In the population age group of our study where it is known that there exists at least 3 sub-groups of patients with recurring sibilants4, the development of immune response must be an important factor in the clinical evolution of the illness and possibly, at the same time, participate in the genesis of same, if current evidence is taken into account. Those patients whose initial immune state is better would expect to show improved functional respiratory recovery with age considered. Perhaps the neutralization of the virus, which is responsible for reccurrences in early childhood, would be more effective in those children who finally reach greater functional recovery, In these cases, mediation of eicosanoids coming from alveolar macrophages is known, by which treatment with montelukast could have an association with this response.
In any case, it would be useful to design a study with a larger population, greater follow-up period with control in series of IgG concentrations, to evaluate if these could aid prognosis of the disease, either in the short or long term depending on what type of treatment is established.
CONCLUSIONS
The sex of the patient did not influence results. IgG values increase with age being quantified in our case in 7 mg/ml of increase for each month that age increases.
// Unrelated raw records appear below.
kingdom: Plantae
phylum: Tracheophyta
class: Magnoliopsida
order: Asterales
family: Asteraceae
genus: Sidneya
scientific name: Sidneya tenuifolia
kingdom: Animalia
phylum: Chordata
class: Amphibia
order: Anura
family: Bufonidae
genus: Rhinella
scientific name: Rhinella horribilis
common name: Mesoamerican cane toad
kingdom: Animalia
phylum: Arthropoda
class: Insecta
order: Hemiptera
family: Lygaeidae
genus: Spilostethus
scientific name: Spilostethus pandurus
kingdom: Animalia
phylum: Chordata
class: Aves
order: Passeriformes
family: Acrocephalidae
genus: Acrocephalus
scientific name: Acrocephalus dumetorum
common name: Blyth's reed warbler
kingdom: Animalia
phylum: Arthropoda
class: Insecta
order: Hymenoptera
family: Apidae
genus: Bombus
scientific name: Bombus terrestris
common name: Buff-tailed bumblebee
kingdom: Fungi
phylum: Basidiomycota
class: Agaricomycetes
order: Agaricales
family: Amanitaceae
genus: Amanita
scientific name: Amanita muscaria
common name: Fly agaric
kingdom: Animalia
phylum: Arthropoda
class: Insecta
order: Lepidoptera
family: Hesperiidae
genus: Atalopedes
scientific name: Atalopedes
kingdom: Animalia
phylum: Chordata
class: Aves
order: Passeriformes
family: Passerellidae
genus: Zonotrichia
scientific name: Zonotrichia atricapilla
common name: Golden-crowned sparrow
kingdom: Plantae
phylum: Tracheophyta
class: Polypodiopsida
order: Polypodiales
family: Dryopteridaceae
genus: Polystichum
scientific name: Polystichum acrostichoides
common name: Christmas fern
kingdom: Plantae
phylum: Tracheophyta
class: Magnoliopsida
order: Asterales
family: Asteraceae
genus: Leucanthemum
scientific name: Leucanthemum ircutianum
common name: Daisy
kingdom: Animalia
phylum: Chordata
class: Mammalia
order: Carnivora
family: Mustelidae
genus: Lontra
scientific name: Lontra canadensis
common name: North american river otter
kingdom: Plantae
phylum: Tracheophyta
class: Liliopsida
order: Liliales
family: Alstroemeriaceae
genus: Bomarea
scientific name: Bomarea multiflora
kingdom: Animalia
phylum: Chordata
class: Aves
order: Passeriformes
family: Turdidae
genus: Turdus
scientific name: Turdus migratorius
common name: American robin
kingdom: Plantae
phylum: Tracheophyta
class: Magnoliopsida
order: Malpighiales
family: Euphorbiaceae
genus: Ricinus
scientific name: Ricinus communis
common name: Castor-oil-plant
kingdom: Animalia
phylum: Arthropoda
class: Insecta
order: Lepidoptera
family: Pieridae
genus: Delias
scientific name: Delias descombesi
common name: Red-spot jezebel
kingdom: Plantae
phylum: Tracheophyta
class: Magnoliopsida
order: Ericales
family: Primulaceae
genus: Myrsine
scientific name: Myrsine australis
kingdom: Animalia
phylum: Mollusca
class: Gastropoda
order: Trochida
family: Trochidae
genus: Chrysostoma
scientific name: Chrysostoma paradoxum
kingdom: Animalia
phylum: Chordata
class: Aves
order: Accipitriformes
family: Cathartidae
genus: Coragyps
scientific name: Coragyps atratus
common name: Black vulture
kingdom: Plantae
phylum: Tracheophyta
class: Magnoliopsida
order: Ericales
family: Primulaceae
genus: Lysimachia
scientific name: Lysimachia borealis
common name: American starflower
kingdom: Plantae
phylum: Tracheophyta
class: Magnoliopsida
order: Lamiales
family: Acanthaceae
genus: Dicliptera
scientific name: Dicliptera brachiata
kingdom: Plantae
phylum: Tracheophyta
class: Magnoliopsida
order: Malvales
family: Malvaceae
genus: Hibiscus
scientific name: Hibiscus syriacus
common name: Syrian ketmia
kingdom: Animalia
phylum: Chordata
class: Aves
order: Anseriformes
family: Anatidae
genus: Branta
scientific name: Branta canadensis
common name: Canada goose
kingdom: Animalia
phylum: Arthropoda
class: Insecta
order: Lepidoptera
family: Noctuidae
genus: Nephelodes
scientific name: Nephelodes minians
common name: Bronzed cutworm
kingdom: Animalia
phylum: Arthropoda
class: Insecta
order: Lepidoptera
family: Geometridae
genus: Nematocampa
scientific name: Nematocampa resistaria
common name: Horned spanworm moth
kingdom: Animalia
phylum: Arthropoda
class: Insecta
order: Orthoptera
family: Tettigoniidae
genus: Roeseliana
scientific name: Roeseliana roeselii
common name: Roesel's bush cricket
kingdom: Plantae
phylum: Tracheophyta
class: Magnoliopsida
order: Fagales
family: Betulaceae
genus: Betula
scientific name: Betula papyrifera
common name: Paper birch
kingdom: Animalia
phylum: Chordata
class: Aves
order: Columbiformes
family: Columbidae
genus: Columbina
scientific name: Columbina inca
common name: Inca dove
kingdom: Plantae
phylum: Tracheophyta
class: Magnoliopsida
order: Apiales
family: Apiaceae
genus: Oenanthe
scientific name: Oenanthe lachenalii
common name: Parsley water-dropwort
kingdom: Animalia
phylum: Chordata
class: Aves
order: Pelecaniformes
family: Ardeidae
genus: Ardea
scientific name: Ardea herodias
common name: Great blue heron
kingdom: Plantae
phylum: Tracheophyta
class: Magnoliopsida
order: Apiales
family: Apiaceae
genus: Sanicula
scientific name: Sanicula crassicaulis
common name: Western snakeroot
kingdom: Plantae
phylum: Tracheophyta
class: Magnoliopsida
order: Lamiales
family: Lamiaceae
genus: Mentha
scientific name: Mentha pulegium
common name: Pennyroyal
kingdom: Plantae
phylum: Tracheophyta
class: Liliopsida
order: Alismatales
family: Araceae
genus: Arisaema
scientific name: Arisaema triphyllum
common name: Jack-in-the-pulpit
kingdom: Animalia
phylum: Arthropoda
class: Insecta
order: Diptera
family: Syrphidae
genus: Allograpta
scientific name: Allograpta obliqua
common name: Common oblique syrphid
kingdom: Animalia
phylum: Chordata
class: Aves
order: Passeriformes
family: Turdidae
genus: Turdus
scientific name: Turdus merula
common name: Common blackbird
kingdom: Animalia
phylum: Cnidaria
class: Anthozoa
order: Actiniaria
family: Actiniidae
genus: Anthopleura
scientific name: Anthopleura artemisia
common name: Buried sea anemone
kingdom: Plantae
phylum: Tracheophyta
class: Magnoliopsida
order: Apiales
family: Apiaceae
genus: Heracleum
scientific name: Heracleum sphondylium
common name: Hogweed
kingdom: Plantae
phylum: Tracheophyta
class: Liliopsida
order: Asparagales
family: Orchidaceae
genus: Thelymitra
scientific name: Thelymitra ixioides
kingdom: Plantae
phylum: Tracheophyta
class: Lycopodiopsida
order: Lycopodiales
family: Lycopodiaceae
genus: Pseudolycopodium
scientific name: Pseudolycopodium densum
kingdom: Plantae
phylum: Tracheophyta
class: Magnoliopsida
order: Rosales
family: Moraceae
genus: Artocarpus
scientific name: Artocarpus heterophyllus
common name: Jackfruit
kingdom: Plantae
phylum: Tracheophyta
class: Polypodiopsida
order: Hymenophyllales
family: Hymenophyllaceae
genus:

The children with the highest IgG values before treatment began reached the highest PEF values after being treated with 4 mg of MONTELUKAST daily for 8 weeks (10 l/min of PEF increase for each 100 mg/ml of increase in IgG value).
The literature does not clarify the mechanisms implicated in these results. There exists various data which certify the implication of these Ig in the asthmatic process, which seems greater in breast fed and small children. Perhaps a possible explanation could be greater protection as opposed to precipitating factors of asthmatic symptoms, of viral and bacterial type, which their association would have greater impact on age groups more affected by these precipitated factors.